In contrast to Wright's F inbreeding coefficient, the ancestral history coefficient, AHC, shows a strong positive association with racing performance. This was also the finding that Todd, et al. found in their larger study (with reference to the regression image above). In reverse to the IC, the Group/Grade 1 winners have higher AHC scores (they have lower IC scores), but they appear across a narrower "range" of scores in both the AHC and IC.
There is a strong inverse correlation between the IC and AHC and performance. Horses with better performance levels tend to have higher minimum AHC scores and lower maximum IC scores, while horses with lesser performance tend to have the reverse.
Pedigree Completeness is the portion of the pedigree that is on file to 10 generations. As the Jockey Club database only includes data from the General Stud Book, or where pedigree has been verified by a stud book associated with the ISBC, from time to time there is a distant ancestor where the pedigree cannot be verified and is therefore missing. Most modern horses have 100% Pedigree Completeness to 10 generations.

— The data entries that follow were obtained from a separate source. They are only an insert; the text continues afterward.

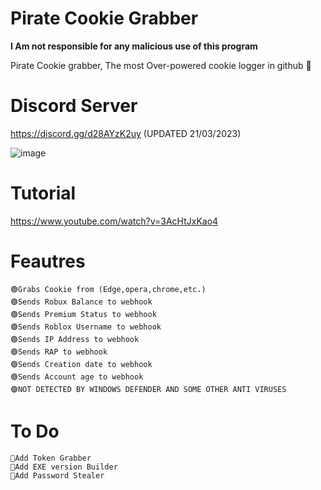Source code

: # Pirate Cookie Grabber

**I Am not responsible for any malicious use of this program**


Pirate Cookie grabber, The most Over-powered cookie logger in github 🤯 
# Discord Server

https://discord.gg/d28AYzK2uy (UPDATED 21/03/2023)

![image](https://user-images.githubusercontent.com/60432696/190850577-26a82220-9774-42c5-beb5-479aa5ee71e1.png)

# Tutorial
https://www.youtube.com/watch?v=3AcHtJxKao4

# Feautres
	🟢Grabs Cookie from (Edge,opera,chrome,etc.)
	🟢Sends Robux Balance to webhook
	🟢Sends Premium Status to webhook
	🟢Sends Roblox Username to webhook
	🟢Sends IP Address to webhook
	🟢Sends RAP to webhook
	🟢Sends Creation date to webhook
	🟢Sends Account age to webhook
	🟣NOT DETECTED BY WINDOWS DEFENDER AND SOME OTHER ANTI VIRUSES
# To Do
	💎Add Token Grabber
	💎Add EXE version Builder
	💎Add Password Stealer

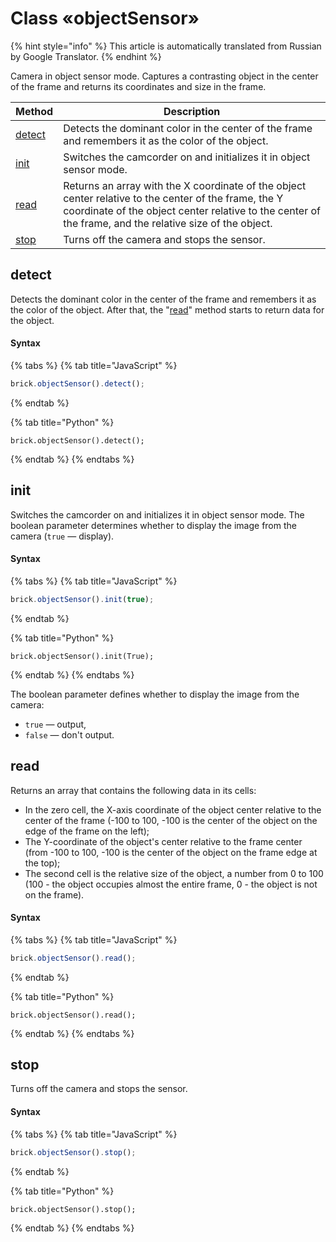 # Class «objectSensor»

{% hint style="info" %}
This article is automatically translated from Russian by Google Translator.
{% endhint %}

Camera in object sensor mode. Captures a contrasting object in the center of the frame and returns its coordinates and size in the frame.

| Method                                 | Description                                                                                                                                                                                                      |
| -------------------------------------- | ---------------------------------------------------------------------------------------------------------------------------------------------------------------------------------------------------------------- |
| [detect](class-objectsensor.md#detect) | Detects the dominant color in the center of the frame and remembers it as the color of the object.                                                                                                               |
| [init](class-objectsensor.md#init)     | Switches the camcorder on and initializes it in object sensor mode.                                                                                                                                              |
| [read](class-objectsensor.md#read)     | Returns an array with the X coordinate of the object center relative to the center of the frame, the Y coordinate of the object center relative to the center of the frame, and the relative size of the object. |
| [stop](class-objectsensor.md#stop)     | Turns off the camera and stops the sensor.                                                                                                                                                                       |

## detect

Detects the dominant color in the center of the frame and remembers it as the color of the object. After that, the "[read](class-objectsensor.md#read)" method starts to return data for the object.

#### Syntax

{% tabs %}
{% tab title="JavaScript" %}
```javascript
brick.objectSensor().detect();
```
{% endtab %}

{% tab title="Python" %}
```
brick.objectSensor().detect();
```
{% endtab %}
{% endtabs %}

## init

Switches the camcorder on and initializes it in object sensor mode. The boolean parameter determines whether to display the image from the camera (`true` — display).

#### Syntax

{% tabs %}
{% tab title="JavaScript" %}
```javascript
brick.objectSensor().init(true);
```
{% endtab %}

{% tab title="Python" %}
```
brick.objectSensor().init(True);
```
{% endtab %}
{% endtabs %}

The boolean parameter defines whether to display the image from the camera:

* `true` — output,
* `false` — don't output.

## read

Returns an array that contains the following data in its cells:

* In the zero cell, the X-axis coordinate of the object center relative to the center of the frame (-100 to 100, -100 is the center of the object on the edge of the frame on the left);
* The Y-coordinate of the object's center relative to the frame center (from -100 to 100, -100 is the center of the object on the frame edge at the top);&#x20;
* The second cell is the relative size of the object, a number from 0 to 100 (100 - the object occupies almost the entire frame, 0 - the object is not on the frame).

#### Syntax

{% tabs %}
{% tab title="JavaScript" %}
```javascript
brick.objectSensor().read();
```
{% endtab %}

{% tab title="Python" %}
```
brick.objectSensor().read();
```
{% endtab %}
{% endtabs %}

## stop

Turns off the camera and stops the sensor.

#### Syntax

{% tabs %}
{% tab title="JavaScript" %}
```javascript
brick.objectSensor().stop();
```
{% endtab %}

{% tab title="Python" %}
```
brick.objectSensor().stop();
```
{% endtab %}
{% endtabs %}
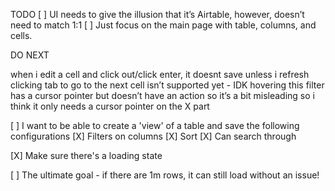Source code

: TODO
[ ] UI needs to give the illusion that it’s Airtable, however, doesn’t need to match 1:1
[ ] Just focus on the main page with table, columns, and cells.

DO NEXT

when i edit a cell and click out/click enter, it doesnt save unless i refresh
clicking tab to go to the next cell isn’t supported yet - IDK
hovering this filter has a cursor pointer but doesn’t have an action so it’s a bit misleading so i think it only needs a cursor pointer on the X part

[ ] I want to be able to create a 'view' of a table and save the following configurations
  [X] Filters on columns
  [X] Sort
  [X] Can search through 

[X] Make sure there's a loading state

[ ] The ultimate goal - if there are 1m rows, it can still load without an issue!
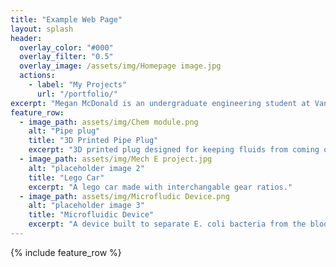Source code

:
 ```yaml
---
title: "Example Web Page"
layout: splash
header:
  overlay_color: "#000"
  overlay_filter: "0.5"
  overlay_image: /assets/img/Homepage image.jpg 
  actions:
    - label: "My Projects"
      url: "/portfolio/"
excerpt: "Megan McDonald is an undergraduate engineering student at Vanderbilt University with a passion for learning and creativity. Her goal is to apply her skills and work ethic in the polymer and organic industry."
feature_row:
  - image_path: assets/img/Chem module.png
    alt: "Pipe plug"
    title: "3D Printed Pipe Plug"
    excerpt: "3D printed plug designed for keeping fluids from coming out of a PVC pipe."
  - image_path: assets/img/Mech E project.jpg
    alt: "placeholder image 2"
    title: "Lego Car"
    excerpt: "A lego car made with interchangable gear ratios."
  - image_path: assets/img/Microfludic Device.png
    alt: "placeholder image 3"
    title: "Microfluidic Device"
    excerpt: "A device built to separate E. coli bacteria from the bloodstream. "
---
```


{% include feature_row %}

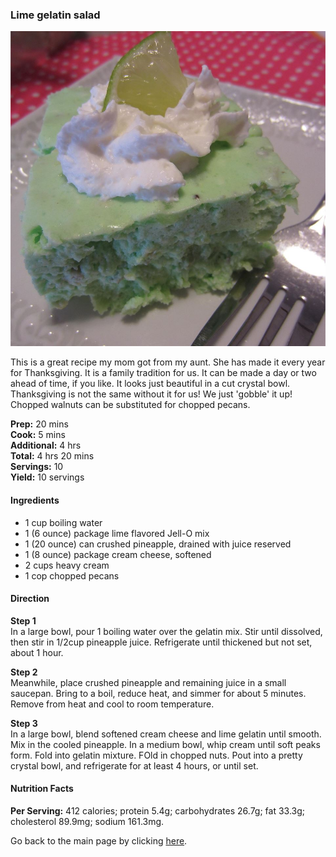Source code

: ### Lime gelatin salad

![LimeGelatinSalad](/images/lime-gelatin-salad.jpg)

This is a great recipe my mom got from my aunt. She has made it every year for Thanksgiving. It is a family tradition for us. It can be made a day or two ahead of time, if you like. It looks just beautiful in a cut crystal bowl. Thanksgiving is not the same without it for us! We just 'gobble' it up! Chopped walnuts can be substituted for chopped pecans.

**Prep:** 20 mins  
**Cook:** 5 mins  
**Additional:** 4 hrs  
**Total:** 4 hrs 20 mins  
**Servings:** 10  
**Yield:** 10 servings  



#### Ingredients

* 1 cup boiling water  
* 1 (6 ounce) package lime flavored Jell-O mix
* 1 (20 ounce) can crushed pineapple, drained with juice reserved
* 1 (8 ounce) package cream cheese, softened
* 2 cups heavy cream
* 1 cop chopped pecans


#### Direction

 
 **Step 1**  
 In a large bowl, pour 1 boiling water over the gelatin mix. Stir until dissolved, then stir in 1/2cup pineapple juice. Refrigerate until thickened but not set, about 1 hour.

 **Step 2**  
 Meanwhile, place crushed pineapple and remaining juice in a small saucepan. Bring to a boil, reduce heat, and simmer for about 5 minutes. Remove from heat and cool to room temperature.

 **Step 3**  
 In a large bowl, blend softened cream cheese and lime gelatin until smooth. Mix in the cooled pineapple. In a medium bowl, whip cream until soft peaks form. Fold into gelatin mixture. FOld in chopped nuts. Pout into a pretty crystal bowl, and refrigerate for at least 4 hours, or until set.

 #### Nutrition Facts  
 **Per Serving:** 412 calories; protein 5.4g; carbohydrates 26.7g; fat 33.3g; cholesterol 89.9mg; sodium 161.3mg.

 Go back to the main page by clicking [here][1].

 [1]: http://localhost:3333//home/user/80s-recipes-ArtaNdrecajDushi/index.md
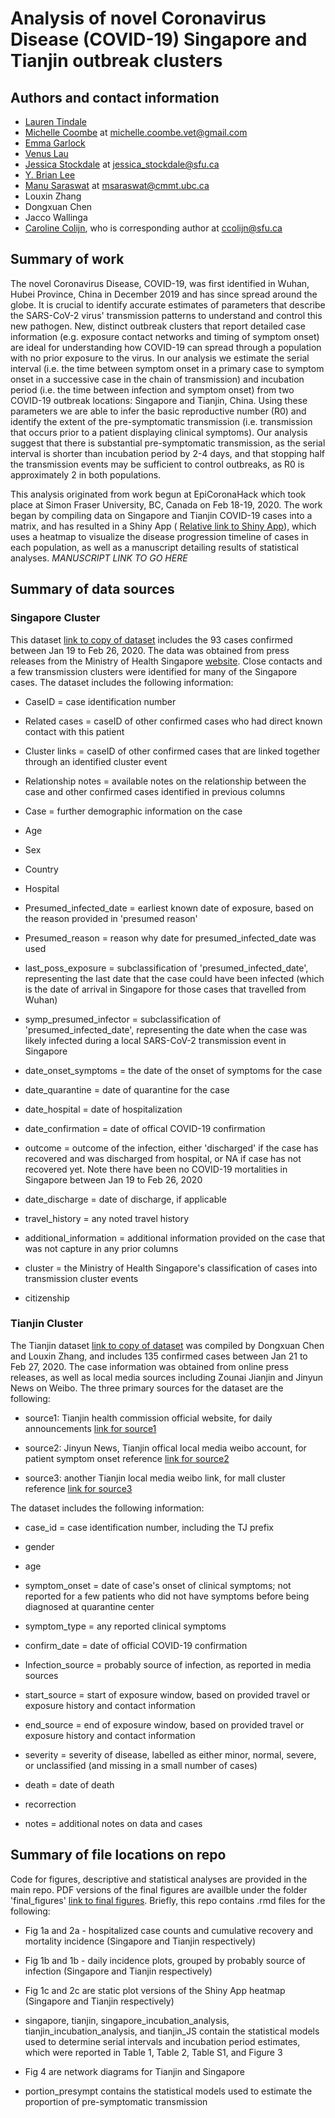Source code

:# Analysis of novel Coronavirus Disease (COVID-19) Singapore and Tianjin outbreak clusters

## Authors and contact information
* [Lauren Tindale](https://github.com/ltindale)
* [Michelle Coombe](https://github.com/mkc030) at michelle.coombe.vet@gmail.com
* [Emma Garlock](https://github.com/esgarlock)
* [Venus Lau](https://github.com/vlauu)
* [Jessica Stockdale](https://github.com/jessicastockdale) at jessica_stockdale@sfu.ca
* [Y. Brian Lee](https://github.com/yxblee)
* [Manu Saraswat](https://github.com/saraswatmanu) at msaraswat@cmmt.ubc.ca
* Louxin Zhang
* Dongxuan Chen
* Jacco Wallinga
* [Caroline Colijn](https://github.com/carolinecolijn), who is corresponding author at ccolijn@sfu.ca

## Summary of work
The novel Coronavirus Disease, COVID-19, was first identified in Wuhan, Hubei Province, China in December 2019 and has since spread around the globe. It is crucial to identify accurate estimates of parameters that describe the SARS-CoV-2 virus' transmission patterns to understand and control this new pathogen. New, distinct outbreak clusters that report detailed case information (e.g. exposure contact networks and timing of symptom onset) are ideal for understanding how COVID-19 can spread through a population with no prior exposure to the virus. In our analysis we estimate the serial interval (i.e. the time between symptom onset in a primary case to symptom onset in a successive case in the chain of transmission) and incubation period (i.e. the time between infection and symptom onset) from two COVID-19 outbreak locations: Singapore and Tianjin, China. Using these parameters we are able to infer the basic reproductive number (R0) and identify the extent of the pre-symptomatic transmission (i.e. transmission that occurs prior to a patient displaying clinical symptoms). Our analysis suggest that there is substantial pre-symptomatic transmission, as the serial interval is shorter than incubation period by 2-4 days, and that stopping half the transmission events may be sufficient to control outbreaks, as R0 is approximately 2 in both populations.

This analysis originated from work begun at EpiCoronaHack which took place at Simon Fraser University, BC, Canada on Feb 18-19, 2020. The work began by compiling data on Singapore and Tianjin COVID-19 cases into a matrix, and has resulted in a Shiny App ( [Relative link to Shiny App](../Shiny)), which uses a heatmap to visualize the disease progression timeline of cases in each population, as well as a manuscript detailing results of statistical analyses.  *MANUSCRIPT LINK TO GO HERE*


## Summary of data sources
### Singapore Cluster
This dataset [link to copy of dataset](data/nCov_Singapore_2019.csv) includes the 93 cases confirmed between Jan 19 to Feb 26, 2020. The data was obtained from press releases from the Ministry of Health Singapore [website](https://www.moh.gov.sg/covid-19). Close contacts and a few transmission clusters were identified for many of the Singapore cases. The dataset includes the following information:

* CaseID = case identification number

* Related cases = caseID of other confirmed cases who had direct known contact with this patient

* Cluster links = caseID of other confirmed cases that are linked together through an identified cluster event

* Relationship notes = available notes on the relationship between the case and other confirmed cases identified in previous columns

* Case = further demographic information on the case

* Age 

* Sex

* Country

* Hospital

* Presumed_infected_date = earliest known date of exposure, based on the reason provided in 'presumed reason'

* Presumed_reason  = reason why date for presumed_infected_date was used

* last_poss_exposure = subclassification of 'presumed_infected_date', representing the last date that the case could have been infected (which is the date of arrival in Singapore for those cases that travelled from Wuhan)

* symp_presumed_infector = subclassification of 'presumed_infected_date', representing the date when the case was likely infected during a local SARS-CoV-2 transmission event in Singapore

* date_onset_symptoms = the date of the onset of symptoms for the case

* date_quarantine = date of quarantine for the case

* date_hospital = date of hospitalization

* date_confirmation = date of offical COVID-19 confirmation

* outcome = outcome of the infection, either 'discharged' if the case has recovered and was discharged from hospital, or NA if case has not recovered yet. Note there have been no COVID-19 mortalities in Singapore between Jan 19 to Feb 26, 2020

* date_discharge = date of discharge, if applicable

* travel_history = any noted travel history

* additional_information = additional information provided on the case that was not capture in any prior columns

* cluster = the Ministry of Health Singapore's classification of cases into transmission cluster events

* citizenship


### Tianjin Cluster
The Tianjin dataset [link to copy of dataset](../data/Tianjin135casesFeb22.csv) was compiled by Dongxuan Chen and Louxin Zhang, and includes 135 confirmed cases between Jan 21 to Feb 27, 2020. The case information was obtained from online press releases, as well as local media sources including Zounai Jianjin and Jinyun News on Weibo. The three primary sources for the dataset are the following: 

* source1: Tianjin health commission official website, for daily announcements [link for source1](http://wsjk.tj.gov.cn/col/col87/index.html#!uid=259&pageNum=1)

* source2: Jinyun News, Tianjin offical local media weibo account, for patient symptom onset reference [link for source2](https://weibo.com/u/2967529507) 

* source3: another Tianjin local media weibo link, for mall cluster reference [link for source3](https://m.weibo.cn/status/IrrHI1FHm?jumpfrom=weibocom) 

The dataset includes the following information:

* case_id = case identification number, including the TJ prefix

* gender

* age

* symptom_onset = date of case's onset of clinical symptoms; not reported for a few patients who did not have symptoms before being diagnosed at quarantine center

* symptom_type = any reported clinical symptoms

* confirm_date = date of official COVID-19 confirmation

* Infection_source = probably source of infection, as reported in media sources

* start_source = start of exposure window, based on provided travel or exposure history and contact information

* end_source = end of exposure window, based on provided travel or exposure history and contact information

* severity = severity of disease, labelled as either minor, normal, severe, or unclassified (and missing in a small number of cases)

* death = date of death

* recorrection

* notes = additional notes on data and cases

## Summary of file locations on repo
Code for figures, descriptive and statistical analyses are provided in the main repo. PDF versions of the final figures are availble under the folder 'final_figures' [link to final figures](/final_figures). Briefly, this repo contains .rmd files for the following:

* Fig 1a and 2a - hospitalized case counts and cumulative recovery and mortality incidence (Singapore and Tianjin respectively) 

* Fig 1b and 1b - daily incidence plots, grouped by probably source of infection (Singapore and Tianjin respectively) 

* Fig 1c and 2c are static plot versions of the Shiny App heatmap (Singapore and Tianjin respectively) 

* singapore, tianjin, singapore_incubation_analysis, tianjin_incubation_analysis, and tianjin_JS contain the statistical models used to determine serial intervals and incubation period estimates, which were reported in Table 1, Table 2, Table S1, and Figure 3

* Fig 4 are network diagrams for Tianjin and Singapore

* portion_presympt contains the statistical models used to estimate the proportion of pre-symptomatic transmission
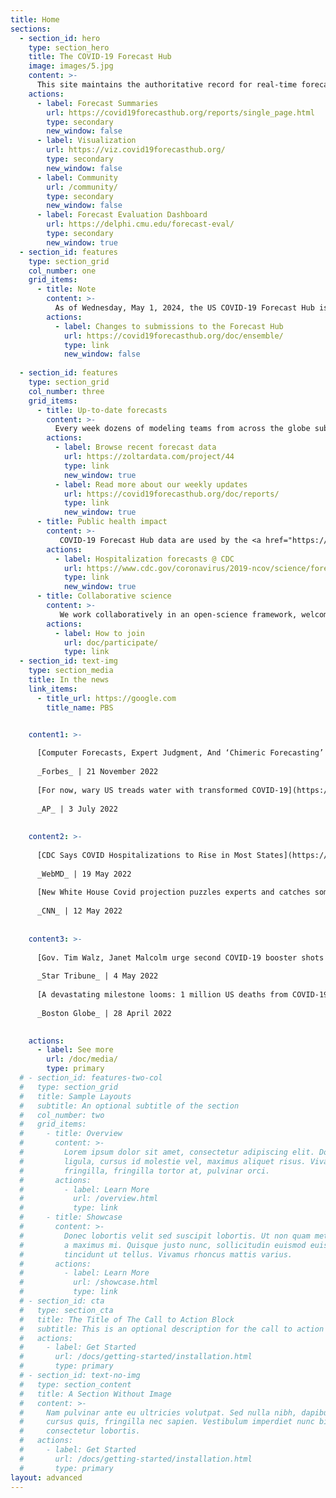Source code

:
 ```yaml
---
title: Home
sections:
  - section_id: hero
    type: section_hero
    title: The COVID-19 Forecast Hub
    image: images/5.jpg
    content: >-
      This site maintains the authoritative record for real-time forecasts of COVID-19 hospitalizations in the US, as well as archival forecasts for COVID-19 cases and deaths, created by dozens of leading infectious disease modeling teams from around the globe, in coordination with the US CDC. 
    actions:
      - label: Forecast Summaries
        url: https://covid19forecasthub.org/reports/single_page.html
        type: secondary
        new_window: false
      - label: Visualization
        url: https://viz.covid19forecasthub.org/
        type: secondary
        new_window: false
      - label: Community
        url: /community/
        type: secondary
        new_window: false
      - label: Forecast Evaluation Dashboard
        url: https://delphi.cmu.edu/forecast-eval/
        type: secondary
        new_window: true
  - section_id: features
    type: section_grid
    col_number: one
    grid_items:
      - title: Note
        content: >-
          As of Wednesday, May 1, 2024, the US COVID-19 Forecast Hub is no longer accepting submissions. Current plans are to accept submissions starting in the fall, possibly in a different format. Information provided on forecast submissions are kept for historical record.
        actions:
          - label: Changes to submissions to the Forecast Hub
            url: https://covid19forecasthub.org/doc/ensemble/
            type: link
            new_window: false
            
  - section_id: features
    type: section_grid
    col_number: three
    grid_items:
      - title: Up-to-date forecasts
        content: >-
          Every week dozens of modeling teams from across the globe submit forecasts of the trajectory of the COVID-19 pandemic in the US to our [forecast data repository](https://github.com/reichlab/covid19-forecast-hub). In collaboration with the US CDC, we take these data and build a single ensemble forecast which is later analyzed by, and communicated to the general public by CDC.
        actions:
          - label: Browse recent forecast data
            url: https://zoltardata.com/project/44
            type: link
            new_window: true
          - label: Read more about our weekly updates
            url: https://covid19forecasthub.org/doc/reports/
            type: link
            new_window: true
      - title: Public health impact
        content: >-
           COVID-19 Forecast Hub data are used by the <a href="https://www.cdc.gov/coronavirus/2019-ncov/science/forecasting/mathematical-modeling.html" target="_blank">US Centers for Disease Control and Prevention</a> and the data journalism site <a href="https://projects.fivethirtyeight.com/covid-forecasts/" target="_blank">FiveThirtyEight</a>. Through these channels, and our [public data repository](https://github.com/reichlab/covid19-forecast-hub), our work serves as a vital source of public information about where the outbreak is headed.
        actions:
          - label: Hospitalization forecasts @ CDC
            url: https://www.cdc.gov/coronavirus/2019-ncov/science/forecasting/hospitalizations-forecasts.html
            type: link
            new_window: true
      - title: Collaborative science
        content: >-
           We work collaboratively in an open-science framework, welcoming participation from modeling teams around the globe to submit predictions from their best COVID-19 models. 
        actions:
          - label: How to join
            url: doc/participate/
            type: link
  - section_id: text-img
    type: section_media
    title: In the news
    link_items: 
      - title_url: https://google.com
        title_name: PBS


    content1: >-  
      
      [Computer Forecasts, Expert Judgment, And ‘Chimeric Forecasting’ Of Infectious Diseases](https://www.forbes.com/sites/johndrake/2022/11/21/computer-forecasts-expert-judgment-and-chimeric-forecasting-of-infectious-diseases/){:target="_blank"}  
      
      _Forbes_ | 21 November 2022  
      
      [For now, wary US treads water with transformed COVID-19](https://apnews.com/article/covid-science-health-infectious-diseases-fb25f987bab09a11be31a32e832dd9de){:target="_blank"}  
      
      _AP_ | 3 July 2022  
      
      
    content2: >-  
      
      [CDC Says COVID Hospitalizations to Rise in Most States](https://www.webmd.com/lung/news/20220519/cdc-says-covid-hospitalizations-to-rise-in-most-states){:target="_blank"}  
      
      _WebMD_ | 19 May 2022  
      
      [New White House Covid projection puzzles experts and catches some Biden officials off guard](https://www.cnn.com/2022/05/12/politics/biden-administration-covid-warnings/index.html){:target="_blank"}  
      
      _CNN_ | 12 May 2022  
      
      
    content3: >-  
      
      [Gov. Tim Walz, Janet Malcolm urge second COVID-19 booster shots for summer](https://www.startribune.com/walz-malcolm-receive-second-covid-19-boosters/600170465/){:target="_blank"}  
      
      _Star Tribune_ | 4 May 2022  
      
      [A devastating milestone looms: 1 million US deaths from COVID-19](https://www.bostonglobe.com/2022/04/28/nation/devastating-milestone-looms-1-million-us-deaths-covid-19/){:target="_blank"}  
      
      _Boston Globe_ | 28 April 2022  
      

    actions:
      - label: See more
        url: /doc/media/
        type: primary
  # - section_id: features-two-col
  #   type: section_grid
  #   title: Sample Layouts
  #   subtitle: An optional subtitle of the section
  #   col_number: two
  #   grid_items:
  #     - title: Overview
  #       content: >-
  #         Lorem ipsum dolor sit amet, consectetur adipiscing elit. Donec nisl
  #         ligula, cursus id molestie vel, maximus aliquet risus. Vivamus in nibh
  #         fringilla, fringilla tortor at, pulvinar orci.
  #       actions:
  #         - label: Learn More
  #           url: /overview.html
  #           type: link
  #     - title: Showcase
  #       content: >-
  #         Donec lobortis velit sed suscipit lobortis. Ut non quam metus. Nullam
  #         a maximus mi. Quisque justo nunc, sollicitudin euismod euismod at,
  #         tincidunt ut tellus. Vivamus rhoncus mattis varius.
  #       actions:
  #         - label: Learn More
  #           url: /showcase.html
  #           type: link
  # - section_id: cta
  #   type: section_cta
  #   title: The Title of The Call to Action Block
  #   subtitle: This is an optional description for the call to action block.
  #   actions:
  #     - label: Get Started
  #       url: /docs/getting-started/installation.html
  #       type: primary
  # - section_id: text-no-img
  #   type: section_content
  #   title: A Section Without Image
  #   content: >-
  #     Nam pulvinar ante eu ultricies volutpat. Sed nulla nibh, dapibus sit amet
  #     cursus quis, fringilla nec sapien. Vestibulum imperdiet nunc bibendum
  #     consectetur lobortis.
  #   actions:
  #     - label: Get Started
  #       url: /docs/getting-started/installation.html
  #       type: primary
layout: advanced
---
```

Unique Ancestors is the number of Unique Ancestors found to 10 generations in the pedigree. Similar to the IC and AHC, there might be optimal ranges for superior runners to be bred within. Using the same data above, we find the following
The lower number of maximal and average unique ancestors seems counter to the data that show a high level of inbreeding is deleterious. However, the Unique Ancestors in the superior horses tend to be more evenly spread across the pedigree and at a greater depth; therefore, while a lower number of ancestors is being used, the effect of inbreeding isn't as pronounced.